District in Abuja, Nigeria

Maitama is a district in Phase 1 of Abuja, the capital city of Nigeria. The district hosts various foreign embassies, high commissions, and governmental buildings. It houses several of Abuja's most well known landmarks, such as the Millennium Park, Minister's Hill, the Unity Fountain, the IBB Golf Club, and the Transcorp Hilton. Maitama is home to the headquarters of the NCC, NCS, NUC, AMCON, NSIA, NIPC, NEPC, CAC, NYSC, RMRDC, NHRC, TETFUND, INEC, NEMA, TCN and other parastatals.

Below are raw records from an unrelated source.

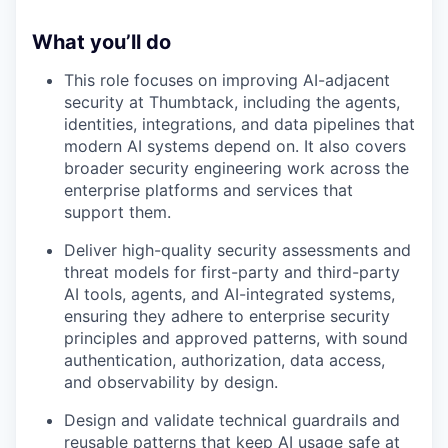
What you’ll do
This role focuses on improving AI-adjacent
security at Thumbtack, including the agents,
identities, integrations, and data pipelines that
modern AI systems depend on. It also covers
broader security engineering work across the
enterprise platforms and services that
support them.
Deliver high-quality security assessments and
threat models for first-party and third-party
AI tools, agents, and AI-integrated systems,
ensuring they adhere to enterprise security
principles and approved patterns, with sound
authentication, authorization, data access,
and observability by design.
Design and validate technical guardrails and
reusable patterns that keep AI usage safe at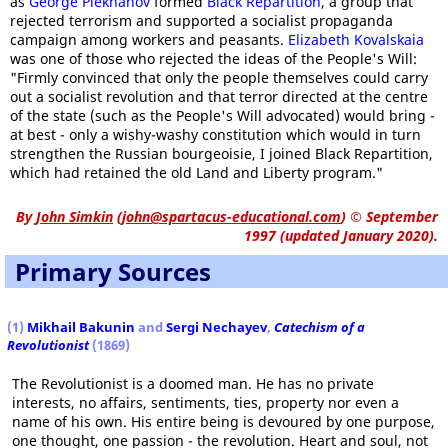
as
George Plekhanov
formed
Black Repartition
, a group that
rejected terrorism and supported a socialist propaganda
campaign among workers and peasants.
Elizabeth Kovalskaia
was one of those who rejected the ideas of the People's Will:
"Firmly convinced that only the people themselves could carry
out a socialist revolution and that terror directed at the centre
of the state (such as the People's Will advocated) would bring -
at best - only a wishy-washy constitution which would in turn
strengthen the Russian bourgeoisie, I joined Black Repartition,
which had retained the old Land and Liberty program."
By
John Simkin
(
john@spartacus-educational.com
)
© September
1997 (updated January 2020).
Primary Sources
(1)
Mikhail Bakunin
and
Sergi Nechayev
,
Catechism of a
Revolutionist
(1869)
The Revolutionist is a doomed man. He has no private
interests, no affairs, sentiments, ties, property nor even a
name of his own. His entire being is devoured by one purpose,
one thought, one passion - the revolution. Heart and soul, not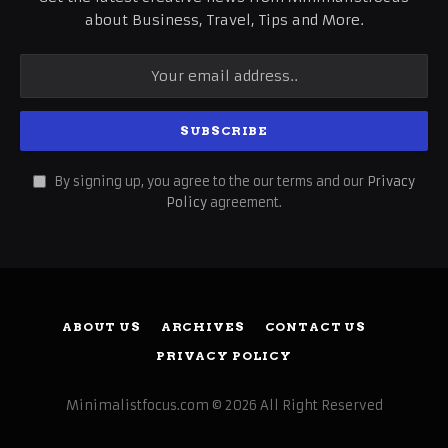
about Business, Travel, Tips and More.
By signing up, you agree to the our terms and our
Privacy
Policy
agreement.
ABOUT US
ARCHIVES
CONTACT US
PRIVACY POLICY
Minimalistfocus.com © 2026 All Right Reserved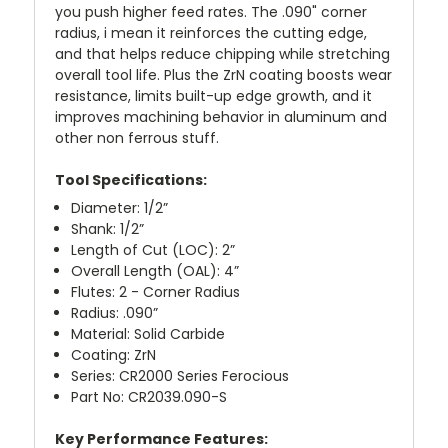
you push higher feed rates. The .090" corner
radius, i mean it reinforces the cutting edge,
and that helps reduce chipping while stretching
overall tool life. Plus the ZrN coating boosts wear
resistance, limits built-up edge growth, and it
improves machining behavior in aluminum and
other non ferrous stuff.
Tool Specifications:
Diameter: 1/2”
Shank: 1/2”
Length of Cut (LOC): 2”
Overall Length (OAL): 4”
Flutes: 2 - Corner Radius
Radius: .090”
Material: Solid Carbide
Coating: ZrN
Series: CR2000 Series Ferocious
Part No: CR2039.090-S
Key Performance Features:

The district is situated to the north of Abuja, with the Wuse and Central Districts lying to its southwest and southeast respectively. Due to its rapid growth, the district is currently undergoing further extension as of 2023.

== History ==
The earliest known settlers to Maitama were the Koro people, who traced their migration from Likoro near Zaria back to 1715. Under the leadership of the then Wambai of Likoro, they migrated to Kagarko before eventually relocating to Maitama. The name Maitama is believed to have originated from the mining and iron smelting activities that were prevalent in the settlement. A fatal landslide in the mining pit forced them to abandon Maitama and establish a new settlement named Wuse.